| EXERCISE INSTRUCTIONS |
Tell how many lines in the following entries include the word "Wagenfarbe", giving the figure alone.

(Dataset excerpts)
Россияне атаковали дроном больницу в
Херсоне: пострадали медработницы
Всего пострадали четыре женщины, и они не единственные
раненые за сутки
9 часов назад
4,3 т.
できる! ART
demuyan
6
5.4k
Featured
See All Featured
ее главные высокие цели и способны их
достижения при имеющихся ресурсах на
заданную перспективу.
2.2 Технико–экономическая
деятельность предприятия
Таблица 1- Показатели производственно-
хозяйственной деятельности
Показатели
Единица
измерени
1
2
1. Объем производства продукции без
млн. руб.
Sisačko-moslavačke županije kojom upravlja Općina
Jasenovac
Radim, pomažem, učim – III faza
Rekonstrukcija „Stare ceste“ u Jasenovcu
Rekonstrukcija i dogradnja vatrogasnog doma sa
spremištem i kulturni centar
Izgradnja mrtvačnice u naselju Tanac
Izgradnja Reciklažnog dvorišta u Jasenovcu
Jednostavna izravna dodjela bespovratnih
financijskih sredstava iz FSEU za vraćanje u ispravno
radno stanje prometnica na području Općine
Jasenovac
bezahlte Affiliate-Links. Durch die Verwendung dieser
==
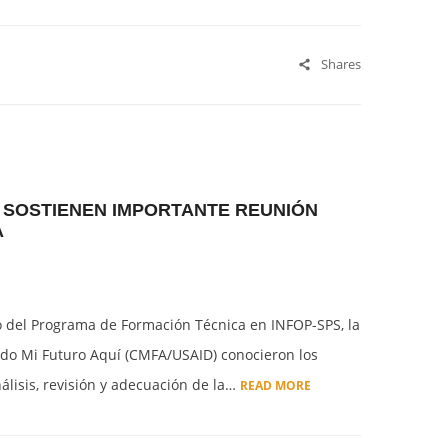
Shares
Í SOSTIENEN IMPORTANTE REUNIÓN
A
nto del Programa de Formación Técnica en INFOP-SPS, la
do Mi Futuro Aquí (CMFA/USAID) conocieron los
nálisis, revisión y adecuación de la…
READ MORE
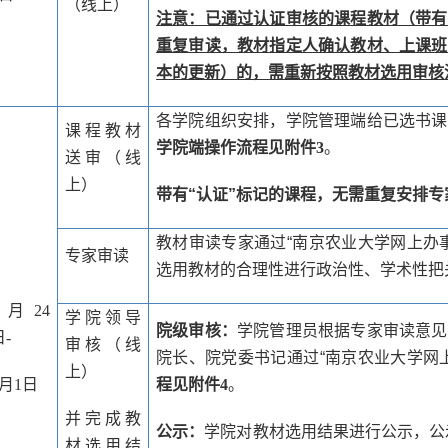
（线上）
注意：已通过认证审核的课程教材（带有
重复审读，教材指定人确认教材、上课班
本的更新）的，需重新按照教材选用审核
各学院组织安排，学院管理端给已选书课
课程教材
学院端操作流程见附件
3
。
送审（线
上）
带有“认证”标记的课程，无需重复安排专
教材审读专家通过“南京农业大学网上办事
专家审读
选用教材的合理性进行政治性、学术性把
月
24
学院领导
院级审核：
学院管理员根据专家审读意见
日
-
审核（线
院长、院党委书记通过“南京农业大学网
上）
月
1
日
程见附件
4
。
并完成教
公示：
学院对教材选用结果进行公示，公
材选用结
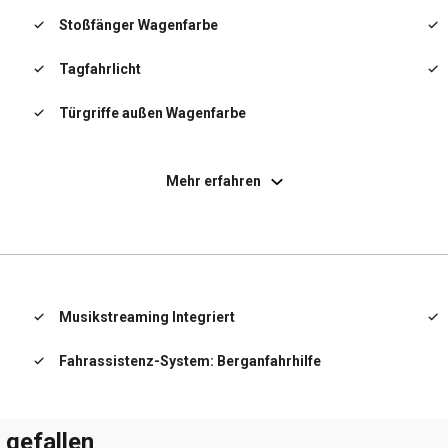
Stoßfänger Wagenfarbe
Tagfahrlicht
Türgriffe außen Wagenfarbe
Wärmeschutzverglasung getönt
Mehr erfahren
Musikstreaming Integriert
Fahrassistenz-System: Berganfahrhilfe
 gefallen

| TASK SOLUTION |
2